In general, the observed monthly mean atmospheric circulation is not in the “equilibrium state”, and it is time-varying due to the existence of interference. Nevertheless, the atmospheric circulation may have a high frequency to remain quasi-stationary in the vicinity of a stable equilibrium, which is the so-called regime behavior (Hannachi et al. 2017). Examining the peaks in the probability density function (PDF) of a variate is a direct method to recognize the circulation regimes (Hannachi et al. 2017; L20). We calculate the joint PDF by using a MATLAB function named “ksdensity” (https://www.mathworks.com/help/stats/ksdensity.html), which can return the smoothed probability density estimate for bivariate data, based on the specified bandwidth of the kernel smoothing window. The larger bandwidth, the smoother curve for the PDF estimated. The bandwidth (W) for different variates can be objectively estimated by the following formula (L20):

$$W = \frac{D}{{10\log_{10} N}}$$

(4)

where D is the range of the sample data, N is the sample size. The bandwidth can be rounded up to an appropriate integer or decimal.

To calculate the joint PDF, we need define two one-dimensional variables to indicate the BKS sea ice and the Ural atmospheric circulation. The mean SIC is defined as the area-averaged monthly SIC over the domain (70° − 85°N, 20° − 80°E), which covers the area with large SIC variability in the BKS (Fig. 5a, b; Fig. 1a). Note that the climatological mean is retained in the mean SIC for each month. The ζ850 index is defined as the area-averaged monthly relative vorticity at 850 hPa, after subtracting the climatological mean for each month, over the domain (50° − 65°N, 40° − 80°E) which covers the Ural Mountains (Fig. 5c, d). It is seen that a 0 s⁻¹ contour of the climatological-mean relative vorticity at 850 hPa crosses the Ural Mountains, indicating that the Ural region is a transition zone between the climatological-mean positive relative vorticity over the high-latitudes and negative relative vorticity over the mid-latitudes (Fig. 5c, d).

Brief 1 —
According to the text on atmospheric circulation, which MATLAB function is used to calculate the joint PDF?
The records that follow have no connection to the text on atmospheric circulation.

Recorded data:

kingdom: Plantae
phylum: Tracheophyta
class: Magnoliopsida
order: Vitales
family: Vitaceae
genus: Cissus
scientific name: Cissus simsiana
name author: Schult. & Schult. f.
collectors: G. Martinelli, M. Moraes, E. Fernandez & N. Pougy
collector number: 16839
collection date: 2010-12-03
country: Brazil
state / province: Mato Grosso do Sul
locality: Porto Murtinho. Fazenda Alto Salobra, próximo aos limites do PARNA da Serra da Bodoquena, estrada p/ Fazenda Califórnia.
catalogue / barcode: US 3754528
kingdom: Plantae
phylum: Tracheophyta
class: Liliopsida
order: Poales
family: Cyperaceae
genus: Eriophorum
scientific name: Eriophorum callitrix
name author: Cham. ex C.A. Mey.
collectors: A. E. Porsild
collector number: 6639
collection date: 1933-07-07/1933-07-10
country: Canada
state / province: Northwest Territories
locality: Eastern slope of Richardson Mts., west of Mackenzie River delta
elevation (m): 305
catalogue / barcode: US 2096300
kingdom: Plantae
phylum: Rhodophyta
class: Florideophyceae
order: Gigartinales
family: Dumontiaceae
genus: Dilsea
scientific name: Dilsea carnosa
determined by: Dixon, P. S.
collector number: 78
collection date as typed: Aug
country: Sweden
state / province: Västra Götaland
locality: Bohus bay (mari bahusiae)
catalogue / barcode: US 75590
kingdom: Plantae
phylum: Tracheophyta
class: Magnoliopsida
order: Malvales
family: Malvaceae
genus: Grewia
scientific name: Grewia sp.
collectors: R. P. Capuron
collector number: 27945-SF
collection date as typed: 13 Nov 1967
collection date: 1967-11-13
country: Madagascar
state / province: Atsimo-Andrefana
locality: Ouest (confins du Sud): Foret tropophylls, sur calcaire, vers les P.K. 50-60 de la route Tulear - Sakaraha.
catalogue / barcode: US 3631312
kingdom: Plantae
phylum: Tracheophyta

Brief 2 —
Write out every line of the plant specimen records without changing anything.

Right answer 1 —
A function named "ksdensity".

Right answer 2 —
kingdom: Plantae
phylum: Tracheophyta
class: Magnoliopsida
order: Vitales
family: Vitaceae
genus: Cissus
scientific name: Cissus simsiana
name author: Schult. & Schult. f.
collectors: G. Martinelli, M. Moraes, E. Fernandez & N. Pougy
collector number: 16839
collection date: 2010-12-03
country: Brazil
state / province: Mato Grosso do Sul
locality: Porto Murtinho. Fazenda Alto Salobra, próximo aos limites do PARNA da Serra da Bodoquena, estrada p/ Fazenda Califórnia.
catalogue / barcode: US 3754528
kingdom: Plantae
phylum: Tracheophyta
class: Liliopsida
order: Poales
family: Cyperaceae
genus: Eriophorum
scientific name: Eriophorum callitrix
name author: Cham. ex C.A. Mey.
collectors: A. E. Porsild
collector number: 6639
collection date: 1933-07-07/1933-07-10
country: Canada
state / province: Northwest Territories
locality: Eastern slope of Richardson Mts., west of Mackenzie River delta
elevation (m): 305
catalogue / barcode: US 2096300
kingdom: Plantae
phylum: Rhodophyta
class: Florideophyceae
order: Gigartinales
family: Dumontiaceae
genus: Dilsea
scientific name: Dilsea carnosa
determined by: Dixon, P. S.
collector number: 78
collection date as typed: Aug
country: Sweden
state / province: Västra Götaland
locality: Bohus bay (mari bahusiae)
catalogue / barcode: US 75590
kingdom: Plantae
phylum: Tracheophyta
class: Magnoliopsida
order: Malvales
family: Malvaceae
genus: Grewia
scientific name: Grewia sp.
collectors: R. P. Capuron
collector number: 27945-SF
collection date as typed: 13 Nov 1967
collection date: 1967-11-13
country: Madagascar
state / province: Atsimo-Andrefana
locality: Ouest (confins du Sud): Foret tropophylls, sur calcaire, vers les P.K. 50-60 de la route Tulear - Sakaraha.
catalogue / barcode: US 3631312
kingdom: Plantae
phylum: Tracheophyta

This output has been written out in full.